“I have so many things to do when I get home today…”
“I should finish my work as soon as this Snapchat conversation ends.”
“What if I mess up my test next period?”
“Did I say something wrong to him yesterday?”
Nowadays, our minds are often overwhelmed by these plans and worries for the future or by regrets of the past. But these thoughts that dwell on future or past not only tire our minds but take us away from the present. Although we are physically in one place or a situation in the moment, our minds are more likely to be far away from it, dwelling in another time, another place, with other people.
One study on distractedness, “A Wandering Mind is an Unhappy Mind” by Harvard Psychologists Matthew A. Killingsworth and Daniel T. Gilberts, detailed that the average human mind is not present for more than half the day.
This makes us very inefficient in what we do and only leaves us unfulfilled.

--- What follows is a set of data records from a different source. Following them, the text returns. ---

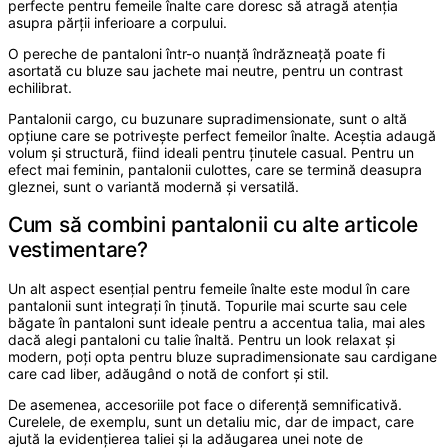
perfecte pentru femeile înalte care doresc să atragă atenția
asupra părții inferioare a corpului.
O pereche de pantaloni într-o nuanță îndrăzneață poate fi
asortată cu bluze sau jachete mai neutre, pentru un contrast
echilibrat.
Pantalonii cargo, cu buzunare supradimensionate, sunt o altă
opțiune care se potrivește perfect femeilor înalte. Aceștia adaugă
volum și structură, fiind ideali pentru ținutele casual. Pentru un
efect mai feminin, pantalonii culottes, care se termină deasupra
gleznei, sunt o variantă modernă și versatilă.
Cum să combini pantalonii cu alte articole
vestimentare?
Un alt aspect esențial pentru femeile înalte este modul în care
pantalonii sunt integrați în ținută. Topurile mai scurte sau cele
băgate în pantaloni sunt ideale pentru a accentua talia, mai ales
dacă alegi pantaloni cu talie înaltă. Pentru un look relaxat și
modern, poți opta pentru bluze supradimensionate sau cardigane
care cad liber, adăugând o notă de confort și stil.
De asemenea, accesoriile pot face o diferență semnificativă.
Curelele, de exemplu, sunt un detaliu mic, dar de impact, care
ajută la evidențierea taliei și la adăugarea unei note de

As we are not fully focusing on the task given, we are more likely to make careless mistakes and be less efficient in our jobs. We are constantly doing something, but we are not making the most of our time. But not only that, being less conscious of the present significantly affects our happiness. The aforementioned Harvard study has also shown that we are the happiest when we are doing what we are thinking, and caring, about.
Mindfulness is bringing attention to what is happening at the moment and being aware of our present experiences. Being mindful, we pause to observe and sense the things that are happening around us, and within ourselves, such as our posture, our sensation for each body parts, and our thoughts and emotions. The key to being mindful lies in sensing these without any judgement. We are not forcing ourselves to correct our posture, forget certain emotions, or stop certain thoughts, but we are simply perceiving them.
Guided meditation is one of the most well known ways to practice mindfulness. In the videos or audios for guided exercise, instructions with a calming voice help us to bring our attention to the moment in a relaxed manner. The guided exercises are great way to introduce ourselves into mindfulness and start practicing it for the first time.
But aside from meditations, mindfulness can be practiced during our daily lives, through our activities and attitudes. One way I personally practice mindfulness is by writing in a journal and making scrapbooks. Writing journals helps me to be fully focused on my present emotions and thoughts and be aware of my day and my surrounding situations. For a moment, it takes me away from my to-do lists and brings me to a place where I am fully engaged in a present moment. Scrapbooking also helps me in a similar sense. By printing out photos with great memories and designing a page with it, I become fully aware of the fun, happy experiences that I had without other stress and worries distracting myself.
Mindfulness can also be practiced in our daily activities. For me, when I am on my way school, when I am walking from classroom to classroom, or when I am talking with my friends, I try to be present in the moment and fully perceive the experience, I try to perceive the warm sunshine and great sceneries with green grass and high palm trees — simply being in awe of life’s beautiful moments. Arising from these presence are the feelings of gratitude and kindness, the two attitudes that mindfulness strongly emphasizes. We become fully aware of the good things we have in our life and be able to connect with others without much distractions.
Yet, it is hard to practice mindfulness in modern day lives — I cannot count how many times I find myself drift away to worries for the future in one single mindfulness meditation. I get caught up with my to-do lists or regrets of the past multiple times in a single conversation that I have. However, being aware of our drifting away and being able to constantly bring our attention back to our present moment are what make a difference in our lives.